*DATASET RECORDS:*
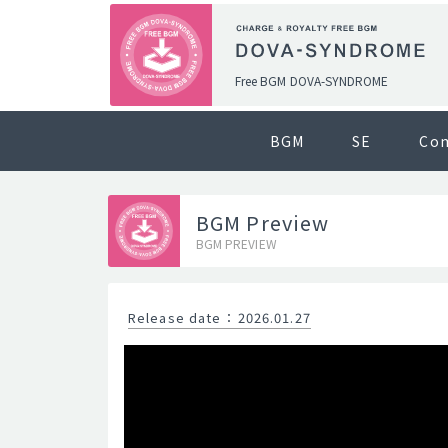
Free BGM DOVA-SYNDROME
BGM
SE
Co
BGM Preview
BGM PREVIEW
Release date
：
2026.01.27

*JOB ITEM:* Reproduce the text of the listing above verbatim, line by line, and omit the pictures.

*RESULT:*
Free BGM DOVA-SYNDROME
BGM
SE
Co
BGM Preview
BGM PREVIEW
Release date
：
2026.01.27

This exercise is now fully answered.